La proprietaria era dentro, salva per miracolo: decisivo l’allarme dei suoi vicini I carabinieri raccolgono tracce e testimonianze, s’indaga sulle liti coi compaesani
PRATOLA PELIGNA . Hanno cosparso il portone della sua abitazione con del liquido infiammabile per poi dargli fuoco, in piena notte e nel cuore del centro storico. In quel momento all’interno della casa c’era una donna originaria di Roma, ma domiciliata da anni in paese. Il fuoco aveva già iniziato a insinuarsi nell’atrio della casa quando un vicino, che in quel momento era sveglio, si è affacciato alla finestra e alla vista delle fiamme ha lanciato l’allarme.

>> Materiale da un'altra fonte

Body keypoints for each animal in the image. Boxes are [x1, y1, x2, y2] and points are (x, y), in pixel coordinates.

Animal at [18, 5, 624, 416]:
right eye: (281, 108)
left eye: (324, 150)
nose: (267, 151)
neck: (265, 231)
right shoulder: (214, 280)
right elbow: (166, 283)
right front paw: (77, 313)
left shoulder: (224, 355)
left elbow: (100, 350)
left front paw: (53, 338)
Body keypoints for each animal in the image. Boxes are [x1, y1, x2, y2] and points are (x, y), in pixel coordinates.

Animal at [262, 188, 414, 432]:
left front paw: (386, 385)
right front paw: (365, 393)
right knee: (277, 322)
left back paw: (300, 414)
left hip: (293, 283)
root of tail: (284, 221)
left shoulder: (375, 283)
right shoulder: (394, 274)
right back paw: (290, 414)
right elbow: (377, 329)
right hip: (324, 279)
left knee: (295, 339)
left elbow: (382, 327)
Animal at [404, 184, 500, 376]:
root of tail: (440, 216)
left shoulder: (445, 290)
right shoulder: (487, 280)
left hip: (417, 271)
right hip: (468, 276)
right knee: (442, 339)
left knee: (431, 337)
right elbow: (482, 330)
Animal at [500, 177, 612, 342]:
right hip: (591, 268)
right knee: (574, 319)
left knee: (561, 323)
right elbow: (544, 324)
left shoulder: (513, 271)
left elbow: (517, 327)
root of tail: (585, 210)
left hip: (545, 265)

Poteva finire in tragedia il brutto episodio che si è verificato la notte tra mercoledì e giovedì in via Podgora, nel centro di Pratola Peligna. Sul posto i vigili del fuoco allertati proprio dai residenti nel frattempo scesi per strada per iniziare a spegnere le fiamme. In poco tempo i pompieri sono riusciti a riportare calma e a mettere sicurezza il quartiere, anche se tutto il vicinato è rimasto scosso e molto preoccupato da quello che poteva succedere se l’allarme non fosse stato lanciato tempestivamente.

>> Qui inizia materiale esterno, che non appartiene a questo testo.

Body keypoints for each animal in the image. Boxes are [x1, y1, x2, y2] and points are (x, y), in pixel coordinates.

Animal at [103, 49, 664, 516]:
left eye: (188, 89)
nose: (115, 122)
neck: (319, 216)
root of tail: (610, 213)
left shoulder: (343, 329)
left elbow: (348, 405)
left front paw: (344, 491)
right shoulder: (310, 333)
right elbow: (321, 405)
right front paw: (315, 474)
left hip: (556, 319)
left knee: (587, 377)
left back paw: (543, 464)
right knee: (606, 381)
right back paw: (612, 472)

Accanto al portone dato alle fiamme sono state trovate tracce del liquido infiammabile, particolare che lascia pochi dubbi sull’origine dolosa del fatto. Sul posto anche i carabinieri di Pratola Peligna che hanno provveduto a rilevare tutte le tracce e gli indizi che il piromane o i piromani hanno lasciato durante la loro incursione. Si sospetta infatti che il raid sia legato a un atto di ritorsione o a un’intimidazione nei confronti della proprietaria o di persone a lei vicine.
A tal proposito i carabinieri hanno parlato a lungo con la donna per avere quanti più particolari possibili per riuscire a dipanare la matassa e arrivare a identificare il responsabile dell’atto.
Stessa cosa hanno fatto con gli altri residenti del quartiere perché, secondo i carabinieri, non è da escludere l’ipotesi che l’atto incendiario sia stato pensato e messo in atto da qualcuno del posto.
Al momento tutte le strade investigative sono ritenute verosimili, anche se quella più battuta è che il gesto sia legato una possibile ritorsione tra vicini di casa. Secondo alcune testimonianze sembrerebbe, infatti, che nel quartiere alcune persone non andassero proprio d'amore e d’accordo e le liti, soprattutto tra due persone, fossero all’ordine del giorno. L’impressione è che già dalle prossime ore la fotografia della vicenda potrebbe essere molto più nitida. (c.l.)